A destilaria Eden Mill, em Saint Andrews, abandonou seu projeto de usar malte chocolate – como o das cervejas pretas inglesas – depois que a Associação de Uísque Escocês (SWA) advertiu que isto poderia “levar à produção de uma bebida diferente do uísque escocês tradicional”.

Nas estantes do ICBD se acumulam as ervas, especiarias e aromas utilizados nos experimentos com gim. Mas se mantêm bem distantes dos alambiques para uísque, apesar de já terem feito inovações nos limites da legalidade, como variar o teor alcoólico durante o envelhecimento, ou mudar de tonel antes do engarrafamento para dar ao uísque das planícies o acabamento turvo do malte das Terras Altas.

– Divisões –

Tradição ou inovação? O debate está aberto na Escócia.

Paul Miller, cofundador da destilaria Eden Mill, defende uma maior flexibilidade. “Temos as melhores formações em fermentação e destilação de uísque na Universidade Heriot-Watt”, destacou no jornal escocês “The Herald”. “Seria uma verdadeira pena que essas pessoas não tivessem a chance de mostrar sua criatividade”.

“Muro Fraser”, a iniciativa de um grupo multipartidário sobre o uísque escocês no Parlamento regional, se mostra menos entusiasta. “Pessoalmente, preferiria que não alterassem a marca do uísque escocês.
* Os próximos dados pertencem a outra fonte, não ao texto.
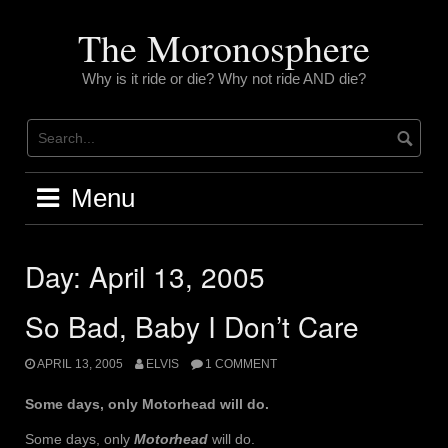
Skip
to
The Moronosphere
content
Why is it ride or die? Why not ride AND die?
Menu
Day:
April 13, 2005
So Bad, Baby I Don’t Care
APRIL 13, 2005
ELVIS
1 COMMENT
Some days, only Motorhead will do.
Some days, only
Motorhead
will do.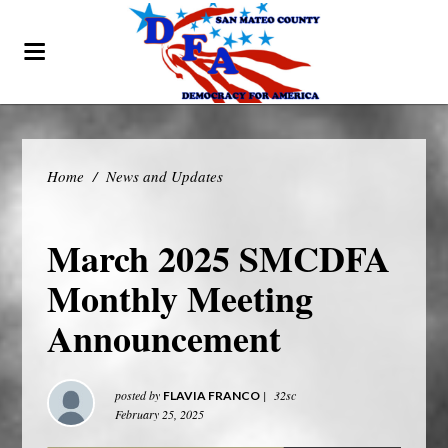
Home
/
News and Updates
March 2025 SMCDFA
Monthly Meeting
Announcement
posted by
|
32sc
FLAVIA FRANCO
February 25, 2025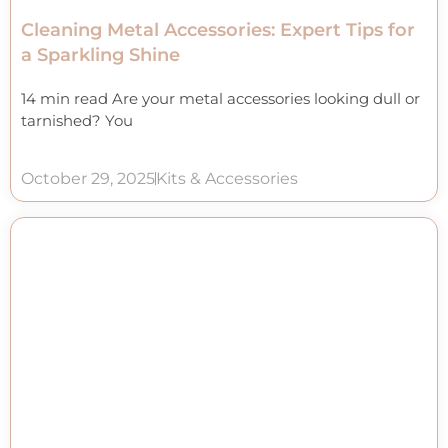
Cleaning Metal Accessories: Expert Tips for
a Sparkling Shine
14 min read Are your metal accessories looking dull or
tarnished? You
October 29, 2025
Kits & Accessories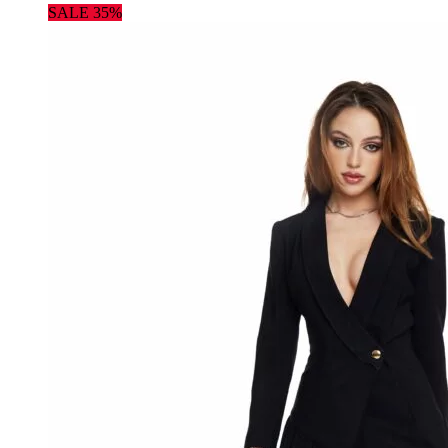
SALE 35%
Por isso, temos que ser prudentes antes de nos lançarmos rápido demais na vida da inovação”.

E as mesmas divisões são vistas no Rosenburn Bar, um pub tradicional situado perto do estádio de rúgbi Murrayfield, em Edimburgo.

Bebendo um gole de seu Aberlour, Alan McGuire, um pedreiro de 53 anos, considera que as inovações muito radicais “iriam contrariar tudo o que o uísque é”. “É uma bebida maravilhosa estabelecida há anos e acrescentar algo como gengibre, limão ou framboesa mataria sua especificidade”, assinala.

Christopher Gauld, um enfermeiro de 35 anos, se define como “um grande adepto à mudança”, enquanto saboreia um malte de Islay chamado “The Classic Ladie”. “O uísque que temos atualmente não seria o que é se as pessoas não tivessem testado coisas no passado. Por isso, estou aberto às experimentações”.

A Associação do Uísque Escocês, cujo objetivo maior é preservar a reputação internacional desta especialidade local, tampouco diz não a tudo: “a inovação é importante para todas as indústrias, e não há nenhum obstáculo para produzirem novos produtos a partir do uísque escocês”, indicou um porta-voz.

Mas não podem dar espaço à “menor confusão para os consumidores”, adverte. O comércio desses novos produtos não pode, em nenhum caso, “sugerir que se trata de uísque escocês quando não é assim”.

E embora a Diageo tenha confirmado que estava trabalhando com a SWA em uma série de inovações, um porta-voz da associação insistiu: “nunca comprometeremos a qualidade e a integridade do ‘Scotch'”.